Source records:
Segment Open
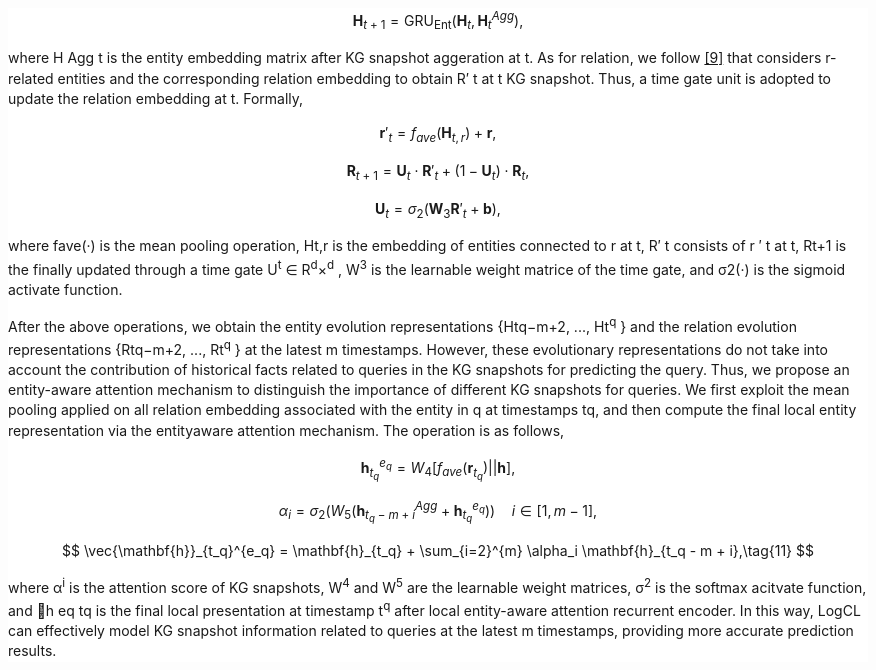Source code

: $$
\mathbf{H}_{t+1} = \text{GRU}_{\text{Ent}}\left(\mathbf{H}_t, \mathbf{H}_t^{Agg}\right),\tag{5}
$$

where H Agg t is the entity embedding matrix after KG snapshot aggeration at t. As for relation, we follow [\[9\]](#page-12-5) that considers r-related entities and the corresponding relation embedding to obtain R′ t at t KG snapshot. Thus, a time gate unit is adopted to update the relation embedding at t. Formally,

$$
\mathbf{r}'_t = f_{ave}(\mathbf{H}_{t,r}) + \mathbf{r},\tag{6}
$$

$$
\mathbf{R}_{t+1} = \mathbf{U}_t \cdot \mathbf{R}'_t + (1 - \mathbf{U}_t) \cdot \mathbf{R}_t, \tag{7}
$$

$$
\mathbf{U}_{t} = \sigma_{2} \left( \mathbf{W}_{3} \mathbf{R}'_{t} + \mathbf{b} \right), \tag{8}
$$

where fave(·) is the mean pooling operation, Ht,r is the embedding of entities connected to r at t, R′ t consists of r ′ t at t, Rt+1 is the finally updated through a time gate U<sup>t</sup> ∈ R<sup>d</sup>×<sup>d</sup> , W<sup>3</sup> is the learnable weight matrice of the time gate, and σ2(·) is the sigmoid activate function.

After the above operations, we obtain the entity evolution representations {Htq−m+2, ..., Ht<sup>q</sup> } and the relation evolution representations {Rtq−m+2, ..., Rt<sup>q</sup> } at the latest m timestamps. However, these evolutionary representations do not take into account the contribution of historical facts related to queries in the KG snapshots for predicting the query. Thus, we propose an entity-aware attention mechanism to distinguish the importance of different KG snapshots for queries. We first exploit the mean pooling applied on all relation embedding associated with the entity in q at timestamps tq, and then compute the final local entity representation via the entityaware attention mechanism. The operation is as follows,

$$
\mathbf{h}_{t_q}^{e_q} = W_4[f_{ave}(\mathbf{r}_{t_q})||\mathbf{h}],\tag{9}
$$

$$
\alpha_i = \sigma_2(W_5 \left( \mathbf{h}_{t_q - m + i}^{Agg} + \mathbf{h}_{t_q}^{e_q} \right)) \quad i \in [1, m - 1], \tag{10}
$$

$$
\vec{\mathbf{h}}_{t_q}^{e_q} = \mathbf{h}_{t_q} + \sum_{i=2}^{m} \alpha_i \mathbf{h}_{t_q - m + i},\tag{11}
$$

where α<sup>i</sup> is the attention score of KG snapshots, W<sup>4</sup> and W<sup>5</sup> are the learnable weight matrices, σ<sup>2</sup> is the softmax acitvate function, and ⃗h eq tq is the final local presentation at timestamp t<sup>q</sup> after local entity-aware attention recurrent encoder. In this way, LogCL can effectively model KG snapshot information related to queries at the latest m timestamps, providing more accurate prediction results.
Segment Closed
WHAT YOU NEED TO DO:
Return the source text of the records above verbatim, line for line, and leave out the pictures.

SOLUTION:
Source code

: $$
\mathbf{H}_{t+1} = \text{GRU}_{\text{Ent}}\left(\mathbf{H}_t, \mathbf{H}_t^{Agg}\right),\tag{5}
$$

where H Agg t is the entity embedding matrix after KG snapshot aggeration at t. As for relation, we follow [\[9\]](#page-12-5) that considers r-related entities and the corresponding relation embedding to obtain R′ t at t KG snapshot. Thus, a time gate unit is adopted to update the relation embedding at t. Formally,

$$
\mathbf{r}'_t = f_{ave}(\mathbf{H}_{t,r}) + \mathbf{r},\tag{6}
$$

$$
\mathbf{R}_{t+1} = \mathbf{U}_t \cdot \mathbf{R}'_t + (1 - \mathbf{U}_t) \cdot \mathbf{R}_t, \tag{7}
$$

$$
\mathbf{U}_{t} = \sigma_{2} \left( \mathbf{W}_{3} \mathbf{R}'_{t} + \mathbf{b} \right), \tag{8}
$$

where fave(·) is the mean pooling operation, Ht,r is the embedding of entities connected to r at t, R′ t consists of r ′ t at t, Rt+1 is the finally updated through a time gate U<sup>t</sup> ∈ R<sup>d</sup>×<sup>d</sup> , W<sup>3</sup> is the learnable weight matrice of the time gate, and σ2(·) is the sigmoid activate function.

After the above operations, we obtain the entity evolution representations {Htq−m+2, ..., Ht<sup>q</sup> } and the relation evolution representations {Rtq−m+2, ..., Rt<sup>q</sup> } at the latest m timestamps. However, these evolutionary representations do not take into account the contribution of historical facts related to queries in the KG snapshots for predicting the query. Thus, we propose an entity-aware attention mechanism to distinguish the importance of different KG snapshots for queries. We first exploit the mean pooling applied on all relation embedding associated with the entity in q at timestamps tq, and then compute the final local entity representation via the entityaware attention mechanism. The operation is as follows,

$$
\mathbf{h}_{t_q}^{e_q} = W_4[f_{ave}(\mathbf{r}_{t_q})||\mathbf{h}],\tag{9}
$$

$$
\alpha_i = \sigma_2(W_5 \left( \mathbf{h}_{t_q - m + i}^{Agg} + \mathbf{h}_{t_q}^{e_q} \right)) \quad i \in [1, m - 1], \tag{10}
$$

$$
\vec{\mathbf{h}}_{t_q}^{e_q} = \mathbf{h}_{t_q} + \sum_{i=2}^{m} \alpha_i \mathbf{h}_{t_q - m + i},\tag{11}
$$

where α<sup>i</sup> is the attention score of KG snapshots, W<sup>4</sup> and W<sup>5</sup> are the learnable weight matrices, σ<sup>2</sup> is the softmax acitvate function, and ⃗h eq tq is the final local presentation at timestamp t<sup>q</sup> after local entity-aware attention recurrent encoder. In this way, LogCL can effectively model KG snapshot information related to queries at the latest m timestamps, providing more accurate prediction results.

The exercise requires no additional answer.